Lasst uns einfach einfach denken. Unsere Erde verändert sich und wir müssen uns daher verändern. Wir können nicht weitermachen wie bisher und darauf hoffen, dass die Folgen unseres Handelns für uns keine Folgen hätte. Es würde mich freuen, wenn jeder erst einmal vor der eigenen Haustür kehrt bevor er anfängt, den Dreck des Nachbarn zu beanstanden. Unterstützen wir uns gegenseitig beim "Frieden spielen" und die ganze Welt profitiert. Zum "Frieden spielen" gehört auch das Thema "vergeben", was oftmals nicht einfach ist. Aber wie schon Mahatma Gandhi einst sagte "Auge um Auge und die Welt erblindet".

Aufgaben und Übungen ::
1. Entscheiden Sie für jede der Aussagen (a), (b) und (c), ob sie mit dem Ausgangstext übereinstimmt: (a) Die Erde verändert sich. (b) Man soll zuerst den Dreck des Nachbarn beanstanden. (c) Vergeben wird als leicht beschrieben. Antworten Sie jeweils mit Ja oder Nein und zitieren Sie die entscheidenden Worte des Textes wörtlich.
2. Erklären Sie in ein bis drei Sätzen, warum wir uns laut dem Ausgangstext verändern müssen.
Die Daten stammen aus einer anderen Quelle als der Ausgangstext.

Bereitgestellte Daten ::

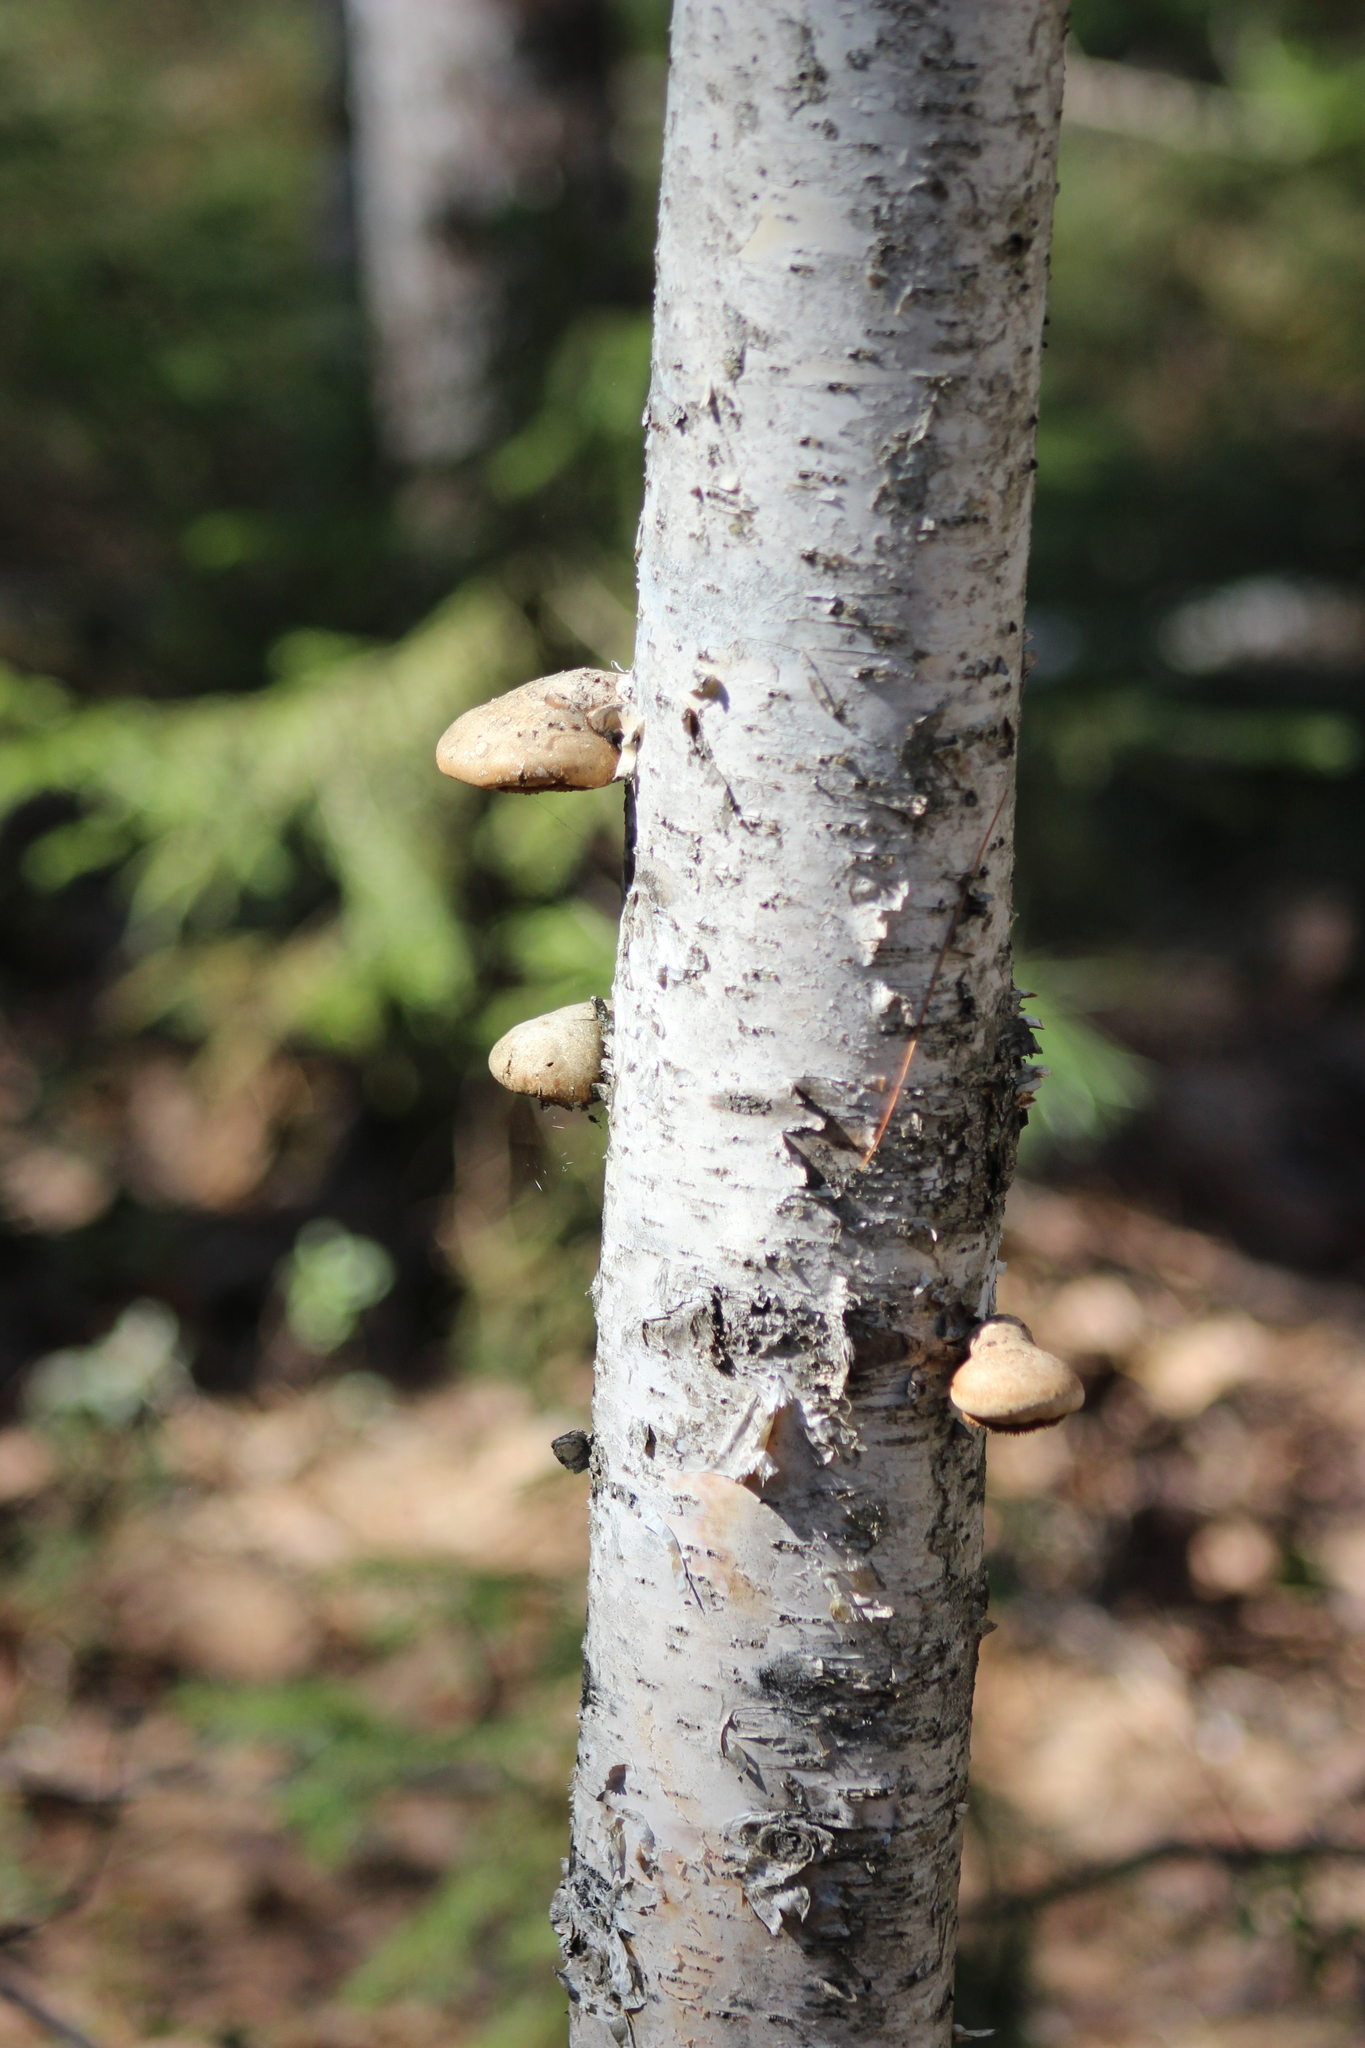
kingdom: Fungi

Lösungen der Aufgaben ::
1.
(a) Ja: „Unsere Erde verändert sich“
(b) Nein: „wenn jeder erst einmal vor der eigenen Haustür kehrt bevor er anfängt, den Dreck des Nachbarn zu beanstanden“
(c) Nein: „was oftmals nicht einfach ist“

2. Wir müssen uns verändern, weil sich unsere Erde verändert. Wir können deshalb nicht weitermachen wie bisher und darauf hoffen, dass unser Handeln für uns keine Folgen hat.